### Problem details
Everything in the records below except the images should be output exactly as written.

### The input
________________________________________
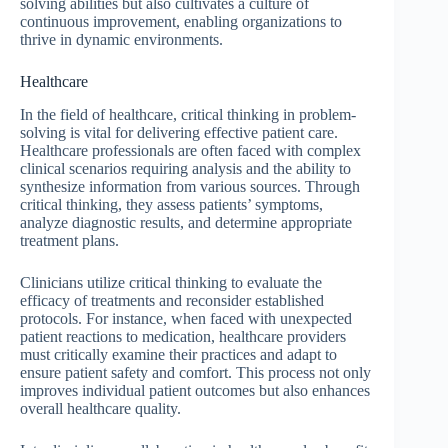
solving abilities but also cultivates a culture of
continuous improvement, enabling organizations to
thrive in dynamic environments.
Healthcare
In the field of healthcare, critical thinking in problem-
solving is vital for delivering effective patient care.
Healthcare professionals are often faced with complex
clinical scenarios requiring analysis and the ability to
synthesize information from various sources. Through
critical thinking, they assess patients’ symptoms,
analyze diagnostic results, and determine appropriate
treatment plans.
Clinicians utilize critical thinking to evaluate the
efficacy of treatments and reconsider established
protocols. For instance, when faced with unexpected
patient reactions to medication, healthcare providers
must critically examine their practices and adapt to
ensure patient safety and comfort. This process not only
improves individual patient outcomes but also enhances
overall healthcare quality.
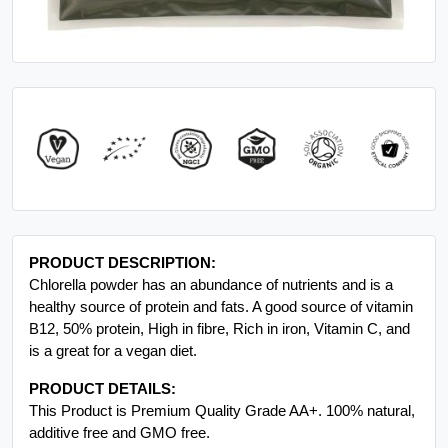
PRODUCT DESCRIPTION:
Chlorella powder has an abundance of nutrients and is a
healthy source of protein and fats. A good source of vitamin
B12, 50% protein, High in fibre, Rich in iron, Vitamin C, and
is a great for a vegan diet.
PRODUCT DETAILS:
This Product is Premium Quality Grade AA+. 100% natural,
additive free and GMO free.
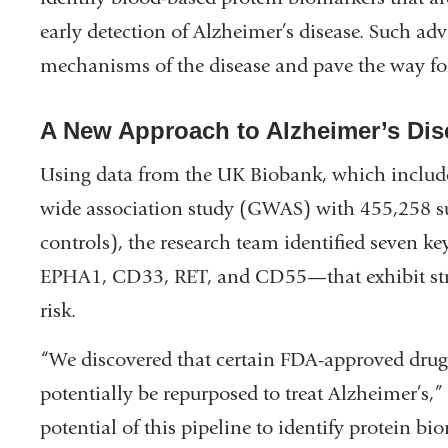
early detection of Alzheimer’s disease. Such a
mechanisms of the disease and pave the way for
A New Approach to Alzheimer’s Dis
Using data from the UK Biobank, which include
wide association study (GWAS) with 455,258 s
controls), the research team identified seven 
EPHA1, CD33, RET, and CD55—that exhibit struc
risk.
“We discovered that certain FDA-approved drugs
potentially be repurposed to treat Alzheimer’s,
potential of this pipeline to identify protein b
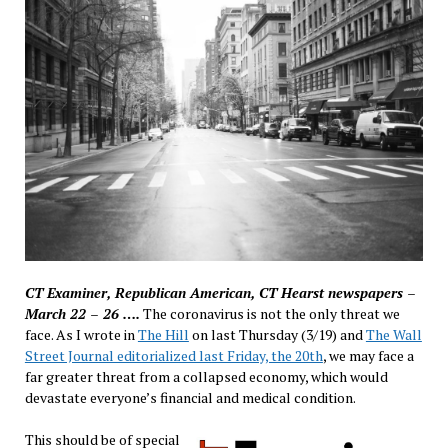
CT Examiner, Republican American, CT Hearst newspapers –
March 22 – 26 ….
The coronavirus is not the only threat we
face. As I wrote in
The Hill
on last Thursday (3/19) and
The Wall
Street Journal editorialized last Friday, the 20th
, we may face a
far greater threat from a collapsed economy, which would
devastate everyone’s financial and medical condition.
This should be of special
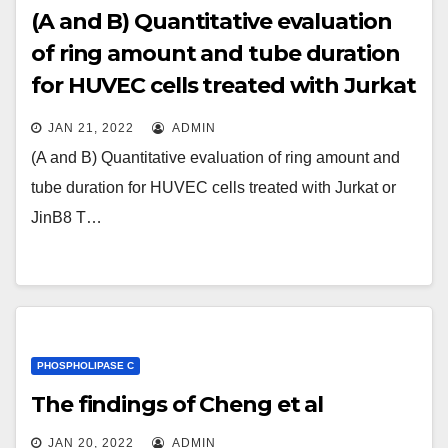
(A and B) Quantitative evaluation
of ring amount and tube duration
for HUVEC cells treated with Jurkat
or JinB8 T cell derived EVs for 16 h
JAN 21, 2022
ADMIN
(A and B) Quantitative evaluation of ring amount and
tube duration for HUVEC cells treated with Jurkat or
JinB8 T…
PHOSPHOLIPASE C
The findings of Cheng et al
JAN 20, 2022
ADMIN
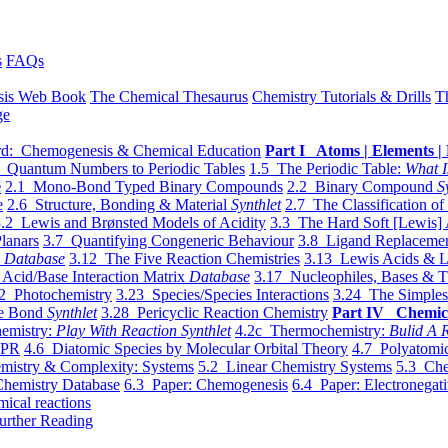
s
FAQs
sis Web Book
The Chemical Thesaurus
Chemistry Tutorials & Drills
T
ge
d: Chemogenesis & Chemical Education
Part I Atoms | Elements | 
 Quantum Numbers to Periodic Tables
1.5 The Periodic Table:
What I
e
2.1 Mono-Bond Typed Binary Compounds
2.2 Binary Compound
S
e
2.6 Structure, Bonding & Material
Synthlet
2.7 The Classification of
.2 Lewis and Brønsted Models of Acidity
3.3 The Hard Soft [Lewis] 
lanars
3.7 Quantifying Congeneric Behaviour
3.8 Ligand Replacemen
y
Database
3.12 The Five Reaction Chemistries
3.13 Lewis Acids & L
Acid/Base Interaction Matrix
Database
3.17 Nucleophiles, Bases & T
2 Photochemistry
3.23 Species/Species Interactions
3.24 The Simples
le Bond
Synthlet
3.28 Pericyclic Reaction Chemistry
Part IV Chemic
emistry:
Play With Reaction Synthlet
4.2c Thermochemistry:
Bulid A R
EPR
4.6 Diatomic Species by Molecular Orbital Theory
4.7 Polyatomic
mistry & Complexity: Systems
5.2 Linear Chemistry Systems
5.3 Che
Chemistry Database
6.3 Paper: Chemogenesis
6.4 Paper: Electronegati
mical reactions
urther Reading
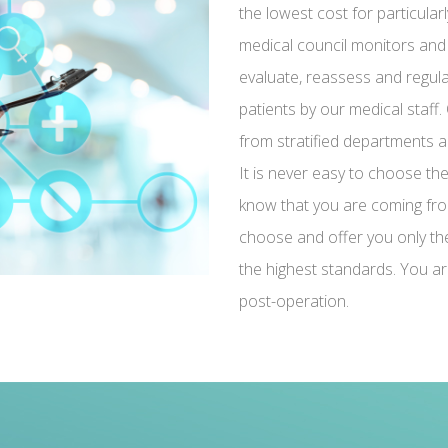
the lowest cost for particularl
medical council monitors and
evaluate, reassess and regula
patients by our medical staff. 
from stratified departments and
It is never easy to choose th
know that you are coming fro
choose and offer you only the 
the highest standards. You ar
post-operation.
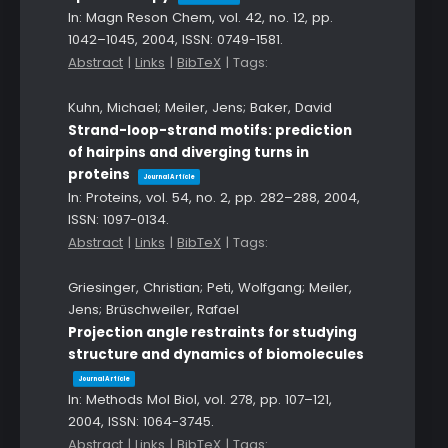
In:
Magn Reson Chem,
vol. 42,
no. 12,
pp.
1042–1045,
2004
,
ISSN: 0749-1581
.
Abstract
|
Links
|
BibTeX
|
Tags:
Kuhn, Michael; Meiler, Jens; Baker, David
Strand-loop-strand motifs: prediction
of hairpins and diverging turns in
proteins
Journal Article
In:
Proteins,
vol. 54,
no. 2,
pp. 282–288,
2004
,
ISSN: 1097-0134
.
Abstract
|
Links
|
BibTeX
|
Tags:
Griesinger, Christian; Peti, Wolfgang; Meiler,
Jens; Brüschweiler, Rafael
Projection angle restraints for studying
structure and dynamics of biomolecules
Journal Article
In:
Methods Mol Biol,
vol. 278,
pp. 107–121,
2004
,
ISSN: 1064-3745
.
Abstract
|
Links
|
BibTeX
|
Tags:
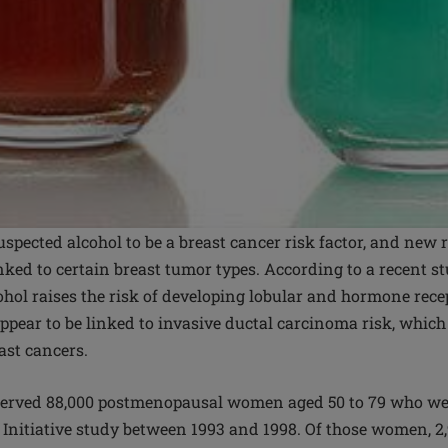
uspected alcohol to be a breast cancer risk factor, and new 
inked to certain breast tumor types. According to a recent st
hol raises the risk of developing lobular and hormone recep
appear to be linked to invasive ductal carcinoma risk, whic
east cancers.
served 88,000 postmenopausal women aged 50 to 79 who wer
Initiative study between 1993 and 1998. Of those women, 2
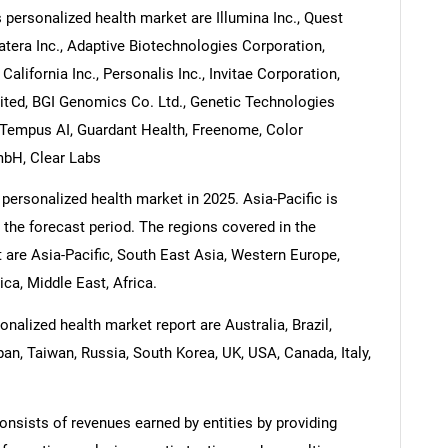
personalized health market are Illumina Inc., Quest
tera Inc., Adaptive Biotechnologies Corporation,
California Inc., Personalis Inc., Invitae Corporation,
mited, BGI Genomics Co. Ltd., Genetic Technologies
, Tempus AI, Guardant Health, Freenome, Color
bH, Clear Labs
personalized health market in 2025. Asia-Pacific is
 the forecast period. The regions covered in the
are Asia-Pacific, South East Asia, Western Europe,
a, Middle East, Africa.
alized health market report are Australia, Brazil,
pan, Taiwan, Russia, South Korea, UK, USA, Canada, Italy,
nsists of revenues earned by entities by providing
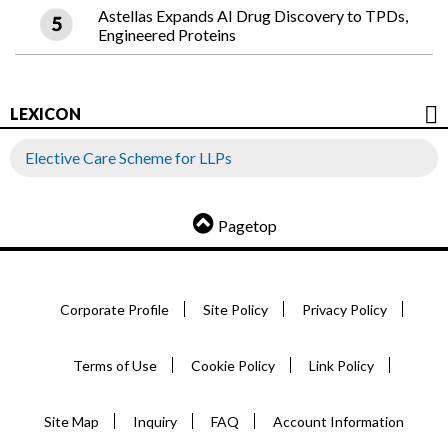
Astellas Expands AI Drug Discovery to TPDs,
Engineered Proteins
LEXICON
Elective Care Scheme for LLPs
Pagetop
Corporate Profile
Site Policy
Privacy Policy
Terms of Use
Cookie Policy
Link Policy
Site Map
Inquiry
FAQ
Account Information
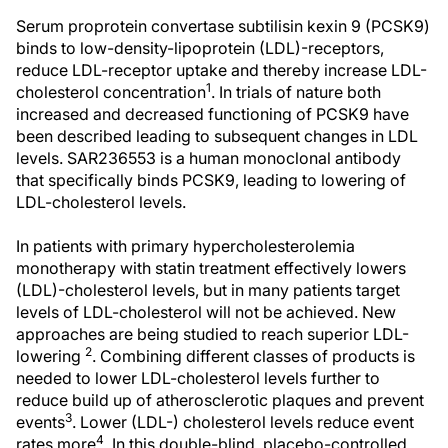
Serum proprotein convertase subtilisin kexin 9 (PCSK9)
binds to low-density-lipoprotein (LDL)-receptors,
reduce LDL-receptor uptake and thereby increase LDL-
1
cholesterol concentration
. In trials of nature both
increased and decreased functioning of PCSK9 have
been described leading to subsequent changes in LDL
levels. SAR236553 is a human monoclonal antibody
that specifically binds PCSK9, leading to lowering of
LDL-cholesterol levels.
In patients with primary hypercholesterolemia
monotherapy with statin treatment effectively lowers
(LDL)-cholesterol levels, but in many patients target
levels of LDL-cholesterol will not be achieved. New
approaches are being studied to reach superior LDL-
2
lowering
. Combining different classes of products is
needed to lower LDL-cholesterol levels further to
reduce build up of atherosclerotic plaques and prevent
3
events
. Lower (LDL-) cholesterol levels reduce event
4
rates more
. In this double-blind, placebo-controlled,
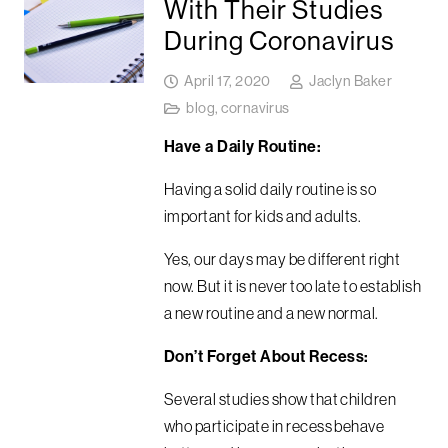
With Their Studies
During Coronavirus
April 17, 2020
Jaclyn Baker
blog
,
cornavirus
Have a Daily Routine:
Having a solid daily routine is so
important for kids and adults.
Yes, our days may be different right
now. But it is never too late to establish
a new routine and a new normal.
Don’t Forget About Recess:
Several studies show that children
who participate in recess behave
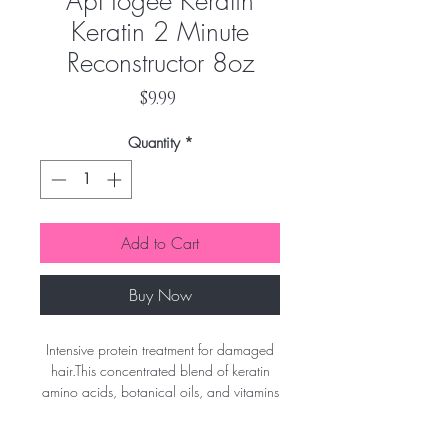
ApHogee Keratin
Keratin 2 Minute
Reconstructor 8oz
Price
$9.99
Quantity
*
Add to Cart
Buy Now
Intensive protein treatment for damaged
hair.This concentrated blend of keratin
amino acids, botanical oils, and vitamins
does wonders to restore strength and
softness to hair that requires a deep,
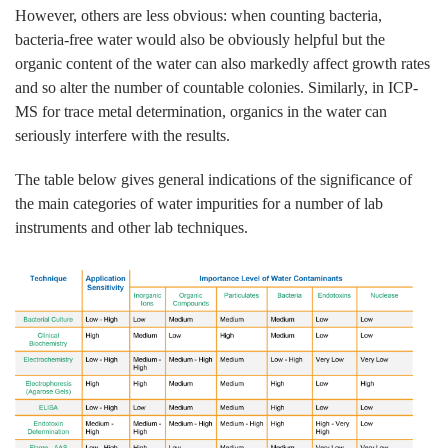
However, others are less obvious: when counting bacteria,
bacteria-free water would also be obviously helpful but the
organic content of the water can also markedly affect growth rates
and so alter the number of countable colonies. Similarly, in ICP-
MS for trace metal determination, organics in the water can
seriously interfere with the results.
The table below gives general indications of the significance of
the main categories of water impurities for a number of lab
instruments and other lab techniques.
________________________________________
### Result below
solving abilities but also cultivates a culture of
continuous improvement, enabling organizations to
thrive in dynamic environments.
Healthcare
In the field of healthcare, critical thinking in problem-
solving is vital for delivering effective patient care.
Healthcare professionals are often faced with complex
clinical scenarios requiring analysis and the ability to
synthesize information from various sources. Through
critical thinking, they assess patients’ symptoms,
analyze diagnostic results, and determine appropriate
treatment plans.
Clinicians utilize critical thinking to evaluate the
efficacy of treatments and reconsider established
protocols. For instance, when faced with unexpected
patient reactions to medication, healthcare providers
must critically examine their practices and adapt to
ensure patient safety and comfort. This process not only
improves individual patient outcomes but also enhances
overall healthcare quality.
PRODUCT DESCRIPTION:
Chlorella powder has an abundance of nutrients and is a
healthy source of protein and fats. A good source of vitamin
B12, 50% protein, High in fibre, Rich in iron, Vitamin C, and
is a great for a vegan diet.
PRODUCT DETAILS:
This Product is Premium Quality Grade AA+. 100% natural,
additive free and GMO free.
early detection of Alzheimer’s disease. Such a
mechanisms of the disease and pave the way for
A New Approach to Alzheimer’s Dis
Using data from the UK Biobank, which include
wide association study (GWAS) with 455,258 s
controls), the research team identified seven 
EPHA1, CD33, RET, and CD55—that exhibit struc
risk.
“We discovered that certain FDA-approved drugs
potentially be repurposed to treat Alzheimer’s,
potential of this pipeline to identify protein b
CT Examiner, Republican American, CT Hearst newspapers –
March 22 – 26 ….
The coronavirus is not the only threat we
face. As I wrote in
The Hill
on last Thursday (3/19) and
The Wall
Street Journal editorialized last Friday, the 20th
, we may face a
far greater threat from a collapsed economy, which would
devastate everyone’s financial and medical condition.
This should be of special
(A and B) Quantitative evaluation
of ring amount and tube duration
for HUVEC cells treated with Jurkat
or JinB8 T cell derived EVs for 16 h
JAN 21, 2022
ADMIN
(A and B) Quantitative evaluation of ring amount and
tube duration for HUVEC cells treated with Jurkat or
JinB8 T…
PHOSPHOLIPASE C
The findings of Cheng et al
JAN 20, 2022
ADMIN
s
FAQs
sis Web Book
The Chemical Thesaurus
Chemistry Tutorials & Drills
T
ge
d: Chemogenesis & Chemical Education
Part I Atoms | Elements | 
 Quantum Numbers to Periodic Tables
1.5 The Periodic Table:
What I
e
2.1 Mono-Bond Typed Binary Compounds
2.2 Binary Compound
S
e
2.6 Structure, Bonding & Material
Synthlet
2.7 The Classification of
.2 Lewis and Brønsted Models of Acidity
3.3 The Hard Soft [Lewis] 
lanars
3.7 Quantifying Congeneric Behaviour
3.8 Ligand Replacemen
y
Database
3.12 The Five Reaction Chemistries
3.13 Lewis Acids & L
Acid/Base Interaction Matrix
Database
3.17 Nucleophiles, Bases & T
2 Photochemistry
3.23 Species/Species Interactions
3.24 The Simples
le Bond
Synthlet
3.28 Pericyclic Reaction Chemistry
Part IV Chemic
emistry:
Play With Reaction Synthlet
4.2c Thermochemistry:
Bulid A R
EPR
4.6 Diatomic Species by Molecular Orbital Theory
4.7 Polyatomic
mistry & Complexity: Systems
5.2 Linear Chemistry Systems
5.3 Che
Chemistry Database
6.3 Paper: Chemogenesis
6.4 Paper: Electronegati
mical reactions
urther Reading
the lowest cost for particularl
medical council monitors and
evaluate, reassess and regula
patients by our medical staff. 
from stratified departments and
It is never easy to choose th
know that you are coming fro
choose and offer you only the 
the highest standards. You ar
post-operation.
In:
Magn Reson Chem,
vol. 42,
no. 12,
pp.
1042–1045,
2004
,
ISSN: 0749-1581
.
Abstract
|
Links
|
BibTeX
|
Tags:
Kuhn, Michael; Meiler, Jens; Baker, David
Strand-loop-strand motifs: prediction
of hairpins and diverging turns in
proteins
Journal Article
In:
Proteins,
vol. 54,
no. 2,
pp. 282–288,
2004
,
ISSN: 1097-0134
.
Abstract
|
Links
|
BibTeX
|
Tags:
Griesinger, Christian; Peti, Wolfgang; Meiler,
Jens; Brüschweiler, Rafael
Projection angle restraints for studying
structure and dynamics of biomolecules
Journal Article
In:
Methods Mol Biol,
vol. 278,
pp. 107–121,
2004
,
ISSN: 1064-3745
.
Abstract
|
Links
|
BibTeX
|
Tags:
uspected alcohol to be a breast cancer risk factor, and new 
inked to certain breast tumor types. According to a recent st
hol raises the risk of developing lobular and hormone recep
appear to be linked to invasive ductal carcinoma risk, whic
east cancers.
served 88,000 postmenopausal women aged 50 to 79 who wer
Initiative study between 1993 and 1998. Of those women, 2
personalized health market are Illumina Inc., Quest
tera Inc., Adaptive Biotechnologies Corporation,
California Inc., Personalis Inc., Invitae Corporation,
mited, BGI Genomics Co. Ltd., Genetic Technologies
, Tempus AI, Guardant Health, Freenome, Color
bH, Clear Labs
personalized health market in 2025. Asia-Pacific is
 the forecast period. The regions covered in the
are Asia-Pacific, South East Asia, Western Europe,
a, Middle East, Africa.
alized health market report are Australia, Brazil,
pan, Taiwan, Russia, South Korea, UK, USA, Canada, Italy,
nsists of revenues earned by entities by providing
Astellas Expands AI Drug Discovery to TPDs,
Engineered Proteins
LEXICON
Elective Care Scheme for LLPs
Pagetop
Corporate Profile
Site Policy
Privacy Policy
Terms of Use
Cookie Policy
Link Policy
Site Map
Inquiry
FAQ
Account Information
Serum proprotein convertase subtilisin kexin 9 (PCSK9)
binds to low-density-lipoprotein (LDL)-receptors,
reduce LDL-receptor uptake and thereby increase LDL-
1
cholesterol concentration
. In trials of nature both
increased and decreased functioning of PCSK9 have
been described leading to subsequent changes in LDL
levels. SAR236553 is a human monoclonal antibody
that specifically binds PCSK9, leading to lowering of
LDL-cholesterol levels.
In patients with primary hypercholesterolemia
monotherapy with statin treatment effectively lowers
(LDL)-cholesterol levels, but in many patients target
levels of LDL-cholesterol will not be achieved. New
approaches are being studied to reach superior LDL-
2
lowering
. Combining different classes of products is
needed to lower LDL-cholesterol levels further to
reduce build up of atherosclerotic plaques and prevent
3
events
. Lower (LDL-) cholesterol levels reduce event
4
rates more
. In this double-blind, placebo-controlled,
With Their Studies
During Coronavirus
April 17, 2020
Jaclyn Baker
blog
,
cornavirus
Have a Daily Routine:
Having a solid daily routine is so
important for kids and adults.
Yes, our days may be different right
now. But it is never too late to establish
a new routine and a new normal.
Don’t Forget About Recess:
Several studies show that children
who participate in recess behave
ApHogee Keratin
Keratin 2 Minute
Reconstructor 8oz
Price
$9.99
Quantity
*
Add to Cart
Buy Now
Intensive protein treatment for damaged
hair.This concentrated blend of keratin
amino acids, botanical oils, and vitamins
does wonders to restore strength and
softness to hair that requires a deep,
However, others are less obvious: when counting bacteria,
bacteria-free water would also be obviously helpful but the
organic content of the water can also markedly affect growth rates
and so alter the number of countable colonies. Similarly, in ICP-
MS for trace metal determination, organics in the water can
seriously interfere with the results.
The table below gives general indications of the significance of
the main categories of water impurities for a number of lab
instruments and other lab techniques.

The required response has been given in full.